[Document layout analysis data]
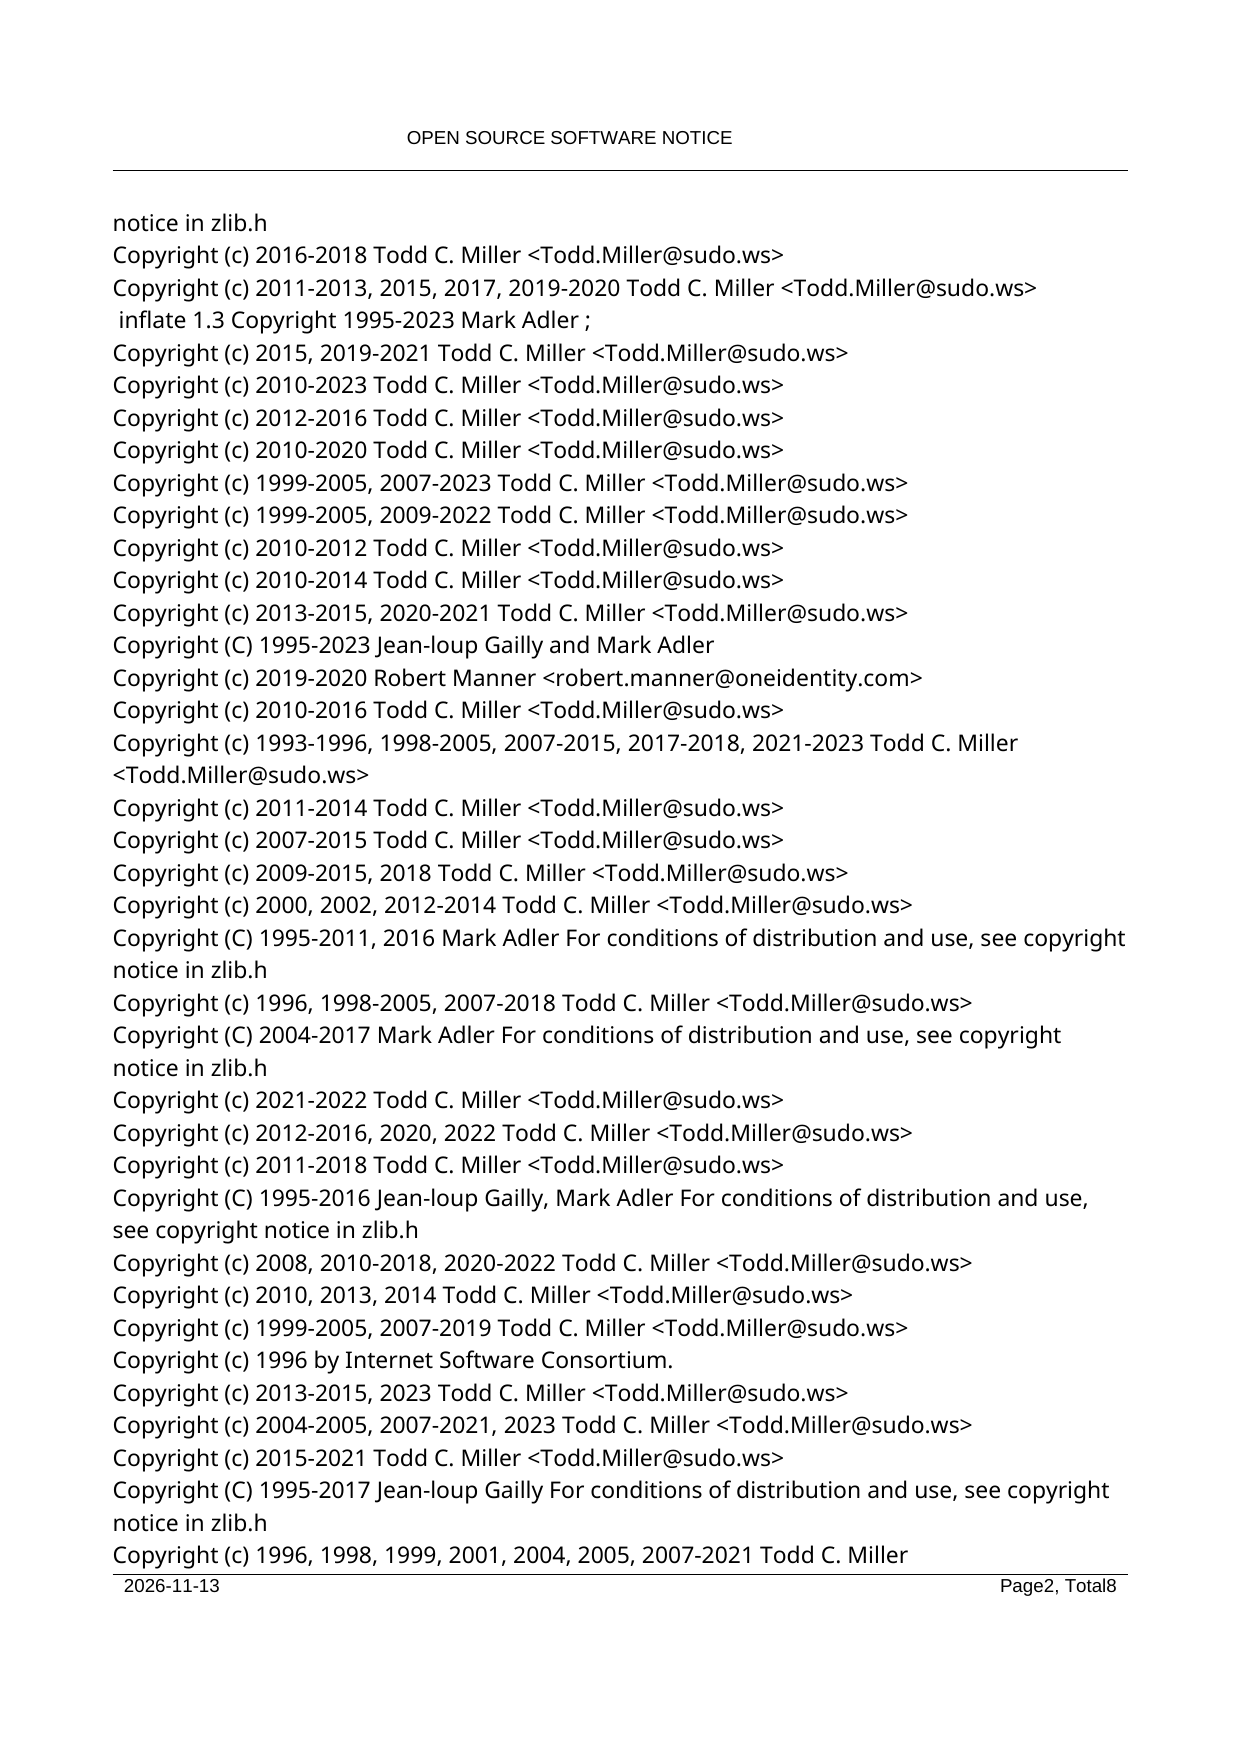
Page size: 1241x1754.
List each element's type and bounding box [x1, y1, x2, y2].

text [112, 206, 1128, 1571]
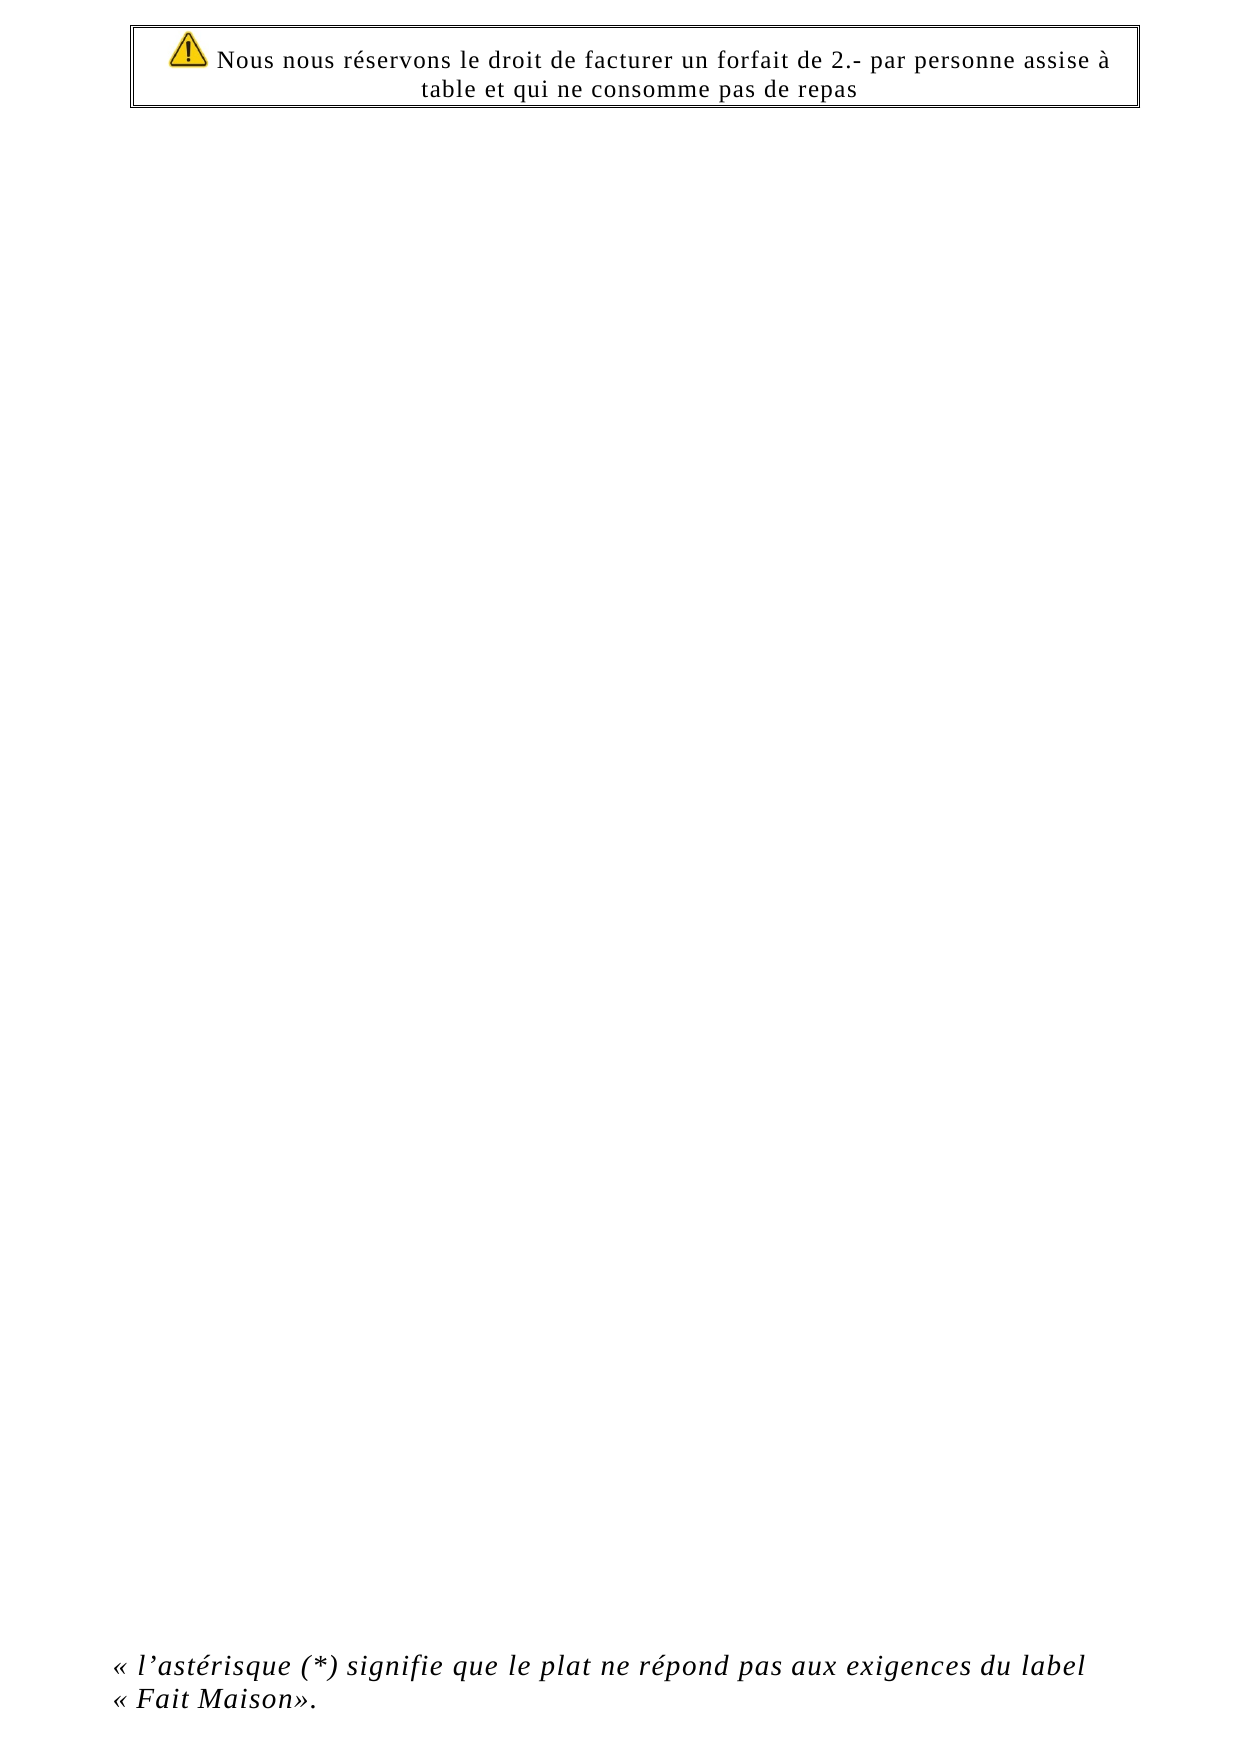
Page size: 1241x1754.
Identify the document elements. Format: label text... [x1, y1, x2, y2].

text Nous nous réservons le droit de facturer un forfait de 2.- par personne assise à table et qui ne consomme pas de repas [134, 28, 1137, 105]
picture [167, 30, 209, 69]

● Your task: Leave the pictures aside and transcribe only the lines from the one holding "List each element's" through the final line of the records above.

● Answer to the problem:
List each element's type and bounding box [x1, y1, x2, y2].

text [112, 206, 1128, 1571]
Page size: 1241x1754.
Identify the document elements. Format: label text... [x1, y1, x2, y2].

text Nous nous réservons le droit de facturer un forfait de 2.- par personne assise à table et qui ne consomme pas de repas [134, 28, 1137, 105]
picture [167, 30, 209, 69]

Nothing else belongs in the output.